*AVAILABLE DATA:*
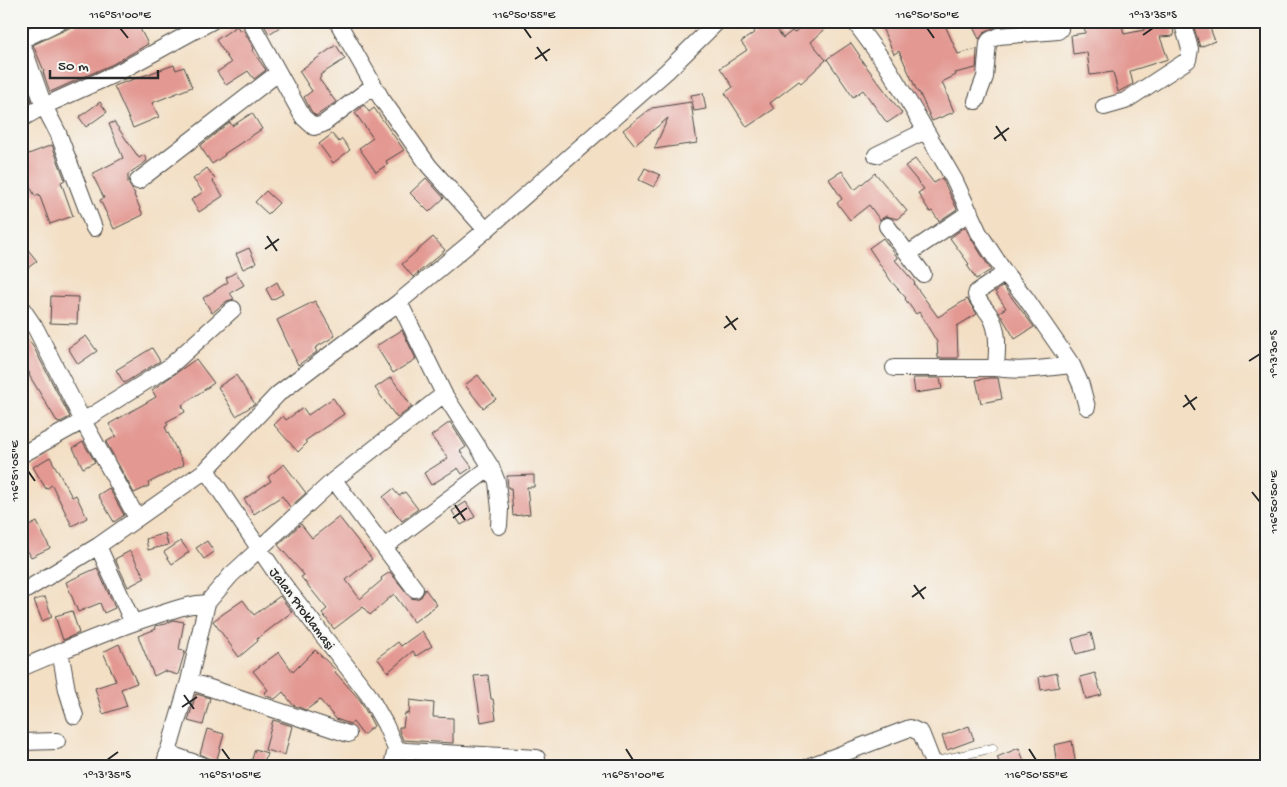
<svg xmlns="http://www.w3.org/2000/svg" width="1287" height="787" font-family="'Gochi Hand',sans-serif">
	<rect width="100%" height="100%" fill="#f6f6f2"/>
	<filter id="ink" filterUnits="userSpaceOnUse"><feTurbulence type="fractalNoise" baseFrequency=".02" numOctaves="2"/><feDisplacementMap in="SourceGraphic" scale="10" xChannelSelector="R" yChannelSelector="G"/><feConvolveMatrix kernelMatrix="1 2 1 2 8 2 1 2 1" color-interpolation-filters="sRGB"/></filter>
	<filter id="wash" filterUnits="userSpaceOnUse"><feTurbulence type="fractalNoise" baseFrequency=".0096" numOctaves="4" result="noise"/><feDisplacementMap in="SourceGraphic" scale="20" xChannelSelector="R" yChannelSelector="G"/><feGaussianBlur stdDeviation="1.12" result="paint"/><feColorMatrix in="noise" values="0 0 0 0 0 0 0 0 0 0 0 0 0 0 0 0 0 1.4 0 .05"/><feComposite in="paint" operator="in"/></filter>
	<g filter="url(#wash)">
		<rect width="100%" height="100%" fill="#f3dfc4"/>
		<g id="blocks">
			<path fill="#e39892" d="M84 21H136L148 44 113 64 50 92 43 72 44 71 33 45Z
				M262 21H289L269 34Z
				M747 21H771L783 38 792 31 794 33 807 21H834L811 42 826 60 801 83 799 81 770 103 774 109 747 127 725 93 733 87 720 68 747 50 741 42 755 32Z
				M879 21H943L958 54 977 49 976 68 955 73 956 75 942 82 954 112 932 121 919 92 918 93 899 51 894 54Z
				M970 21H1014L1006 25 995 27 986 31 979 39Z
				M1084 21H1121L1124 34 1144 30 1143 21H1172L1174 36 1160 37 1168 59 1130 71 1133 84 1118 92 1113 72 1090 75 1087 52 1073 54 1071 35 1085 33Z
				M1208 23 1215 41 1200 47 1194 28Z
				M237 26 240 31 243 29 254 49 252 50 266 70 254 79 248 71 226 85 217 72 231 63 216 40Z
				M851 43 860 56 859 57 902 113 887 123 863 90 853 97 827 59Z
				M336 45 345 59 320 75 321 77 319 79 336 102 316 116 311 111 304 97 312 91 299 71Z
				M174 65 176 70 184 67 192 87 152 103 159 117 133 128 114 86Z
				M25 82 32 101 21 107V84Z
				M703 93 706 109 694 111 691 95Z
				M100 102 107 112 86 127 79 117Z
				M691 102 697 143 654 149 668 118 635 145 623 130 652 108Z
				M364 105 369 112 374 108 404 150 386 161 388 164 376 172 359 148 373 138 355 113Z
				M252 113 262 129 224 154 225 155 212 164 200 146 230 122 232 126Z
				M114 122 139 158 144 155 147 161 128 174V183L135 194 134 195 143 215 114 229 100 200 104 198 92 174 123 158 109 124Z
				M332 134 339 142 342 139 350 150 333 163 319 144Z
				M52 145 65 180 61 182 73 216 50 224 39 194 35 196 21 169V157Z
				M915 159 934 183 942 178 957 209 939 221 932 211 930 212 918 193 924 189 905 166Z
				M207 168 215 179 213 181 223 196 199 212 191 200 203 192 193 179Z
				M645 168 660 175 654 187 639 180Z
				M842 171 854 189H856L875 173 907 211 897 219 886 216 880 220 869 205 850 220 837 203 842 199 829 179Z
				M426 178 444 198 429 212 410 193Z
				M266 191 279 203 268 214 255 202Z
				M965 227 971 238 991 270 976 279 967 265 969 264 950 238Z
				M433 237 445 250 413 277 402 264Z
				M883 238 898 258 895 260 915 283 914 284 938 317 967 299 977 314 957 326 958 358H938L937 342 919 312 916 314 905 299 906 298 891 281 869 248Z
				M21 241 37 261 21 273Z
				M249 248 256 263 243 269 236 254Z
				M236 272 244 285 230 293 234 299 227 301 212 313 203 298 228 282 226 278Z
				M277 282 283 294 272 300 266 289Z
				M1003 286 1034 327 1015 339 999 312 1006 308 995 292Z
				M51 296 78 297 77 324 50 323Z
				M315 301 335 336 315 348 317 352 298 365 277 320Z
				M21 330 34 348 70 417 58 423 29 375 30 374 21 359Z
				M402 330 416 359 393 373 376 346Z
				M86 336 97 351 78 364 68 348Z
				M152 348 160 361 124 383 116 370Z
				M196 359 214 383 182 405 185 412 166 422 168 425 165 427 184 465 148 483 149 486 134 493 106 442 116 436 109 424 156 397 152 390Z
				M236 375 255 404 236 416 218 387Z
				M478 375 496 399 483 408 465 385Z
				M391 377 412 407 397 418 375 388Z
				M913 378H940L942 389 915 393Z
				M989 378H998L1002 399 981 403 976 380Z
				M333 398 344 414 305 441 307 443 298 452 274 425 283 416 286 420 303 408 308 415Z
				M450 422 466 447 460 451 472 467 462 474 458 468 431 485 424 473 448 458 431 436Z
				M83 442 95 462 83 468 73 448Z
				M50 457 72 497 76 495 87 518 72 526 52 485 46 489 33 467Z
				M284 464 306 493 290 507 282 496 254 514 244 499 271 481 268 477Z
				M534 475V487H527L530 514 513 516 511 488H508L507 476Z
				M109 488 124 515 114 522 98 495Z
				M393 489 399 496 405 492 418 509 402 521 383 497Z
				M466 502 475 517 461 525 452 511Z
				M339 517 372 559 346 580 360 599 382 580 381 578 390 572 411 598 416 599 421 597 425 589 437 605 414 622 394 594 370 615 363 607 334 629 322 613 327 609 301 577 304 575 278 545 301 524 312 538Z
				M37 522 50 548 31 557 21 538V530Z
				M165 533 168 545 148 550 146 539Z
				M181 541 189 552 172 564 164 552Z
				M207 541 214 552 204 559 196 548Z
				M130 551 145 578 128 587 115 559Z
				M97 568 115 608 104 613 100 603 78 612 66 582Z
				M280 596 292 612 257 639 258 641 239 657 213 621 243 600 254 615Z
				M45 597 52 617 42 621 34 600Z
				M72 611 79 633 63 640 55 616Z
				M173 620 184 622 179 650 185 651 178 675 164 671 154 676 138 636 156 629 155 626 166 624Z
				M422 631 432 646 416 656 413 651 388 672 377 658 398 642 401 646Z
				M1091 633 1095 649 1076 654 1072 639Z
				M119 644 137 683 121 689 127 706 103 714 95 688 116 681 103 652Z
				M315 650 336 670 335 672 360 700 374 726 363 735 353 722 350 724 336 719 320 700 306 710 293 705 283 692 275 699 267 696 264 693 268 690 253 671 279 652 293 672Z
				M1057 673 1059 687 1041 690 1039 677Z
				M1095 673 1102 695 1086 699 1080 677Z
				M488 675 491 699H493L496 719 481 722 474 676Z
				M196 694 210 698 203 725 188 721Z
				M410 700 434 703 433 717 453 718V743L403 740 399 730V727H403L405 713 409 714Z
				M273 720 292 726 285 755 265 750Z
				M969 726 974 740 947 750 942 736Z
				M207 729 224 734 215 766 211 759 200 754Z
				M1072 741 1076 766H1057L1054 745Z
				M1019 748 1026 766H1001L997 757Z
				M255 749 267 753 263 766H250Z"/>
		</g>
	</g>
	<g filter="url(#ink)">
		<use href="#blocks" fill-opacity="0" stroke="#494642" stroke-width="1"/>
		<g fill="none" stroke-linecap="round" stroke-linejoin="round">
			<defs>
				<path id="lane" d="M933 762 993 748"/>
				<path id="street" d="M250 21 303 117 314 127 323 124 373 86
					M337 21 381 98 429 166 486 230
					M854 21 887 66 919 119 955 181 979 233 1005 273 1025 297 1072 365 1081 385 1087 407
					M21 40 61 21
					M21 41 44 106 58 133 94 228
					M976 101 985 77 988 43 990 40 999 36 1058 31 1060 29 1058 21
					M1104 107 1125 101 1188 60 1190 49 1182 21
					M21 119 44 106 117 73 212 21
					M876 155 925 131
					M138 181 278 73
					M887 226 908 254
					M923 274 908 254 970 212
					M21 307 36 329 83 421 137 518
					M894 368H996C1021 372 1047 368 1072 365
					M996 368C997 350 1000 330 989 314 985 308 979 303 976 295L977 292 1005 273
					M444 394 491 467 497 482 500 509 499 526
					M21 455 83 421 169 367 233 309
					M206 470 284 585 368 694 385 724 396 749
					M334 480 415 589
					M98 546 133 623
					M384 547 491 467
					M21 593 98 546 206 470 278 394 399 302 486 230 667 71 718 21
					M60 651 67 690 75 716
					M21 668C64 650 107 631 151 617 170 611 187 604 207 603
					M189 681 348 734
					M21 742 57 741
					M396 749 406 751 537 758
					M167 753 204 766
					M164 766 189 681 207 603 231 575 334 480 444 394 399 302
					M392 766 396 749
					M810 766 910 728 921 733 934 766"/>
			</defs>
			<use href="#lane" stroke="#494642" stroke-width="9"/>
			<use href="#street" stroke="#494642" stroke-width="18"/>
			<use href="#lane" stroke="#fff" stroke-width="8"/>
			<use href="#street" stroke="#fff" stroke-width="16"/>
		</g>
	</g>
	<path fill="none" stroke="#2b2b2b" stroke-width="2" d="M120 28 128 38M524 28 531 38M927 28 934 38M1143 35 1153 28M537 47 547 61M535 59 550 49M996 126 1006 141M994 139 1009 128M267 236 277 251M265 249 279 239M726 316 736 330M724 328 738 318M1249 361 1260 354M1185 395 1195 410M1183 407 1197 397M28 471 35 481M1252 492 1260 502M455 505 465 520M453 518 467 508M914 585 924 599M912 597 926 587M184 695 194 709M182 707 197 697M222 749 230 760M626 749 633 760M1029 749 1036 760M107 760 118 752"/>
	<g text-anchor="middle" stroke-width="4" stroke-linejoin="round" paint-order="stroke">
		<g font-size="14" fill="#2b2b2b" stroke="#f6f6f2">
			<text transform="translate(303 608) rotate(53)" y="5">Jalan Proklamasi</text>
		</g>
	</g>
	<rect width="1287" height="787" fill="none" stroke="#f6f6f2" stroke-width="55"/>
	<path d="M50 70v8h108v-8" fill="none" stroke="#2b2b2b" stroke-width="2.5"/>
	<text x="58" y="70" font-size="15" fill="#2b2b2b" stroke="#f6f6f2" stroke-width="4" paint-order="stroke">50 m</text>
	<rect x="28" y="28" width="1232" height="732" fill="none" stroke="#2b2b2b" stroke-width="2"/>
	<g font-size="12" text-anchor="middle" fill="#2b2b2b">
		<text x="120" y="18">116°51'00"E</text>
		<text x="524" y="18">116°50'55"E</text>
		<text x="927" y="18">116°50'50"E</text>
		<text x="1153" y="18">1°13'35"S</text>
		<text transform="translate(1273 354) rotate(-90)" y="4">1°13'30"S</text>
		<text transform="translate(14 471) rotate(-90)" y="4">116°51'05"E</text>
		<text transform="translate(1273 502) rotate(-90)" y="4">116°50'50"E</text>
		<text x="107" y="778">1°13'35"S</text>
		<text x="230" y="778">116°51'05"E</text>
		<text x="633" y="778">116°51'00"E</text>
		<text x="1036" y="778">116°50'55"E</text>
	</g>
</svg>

*EXERCISE OBJECTIVE:*
Scan the entries above, and wherever a line holds the string "wash", copy it.

*TASK OUTPUT:*
	<filter id="wash" filterUnits="userSpaceOnUse"><feTurbulence type="fractalNoise" baseFrequency=".0096" numOctaves="4" result="noise"/><feDisplacementMap in="SourceGraphic" scale="20" xChannelSelector="R" yChannelSelector="G"/><feGaussianBlur stdDeviation="1.12" result="paint"/><feColorMatrix in="noise" values="0 0 0 0 0 0 0 0 0 0 0 0 0 0 0 0 0 1.4 0 .05"/><feComposite in="paint" operator="in"/></filter>
	<g filter="url(#wash)">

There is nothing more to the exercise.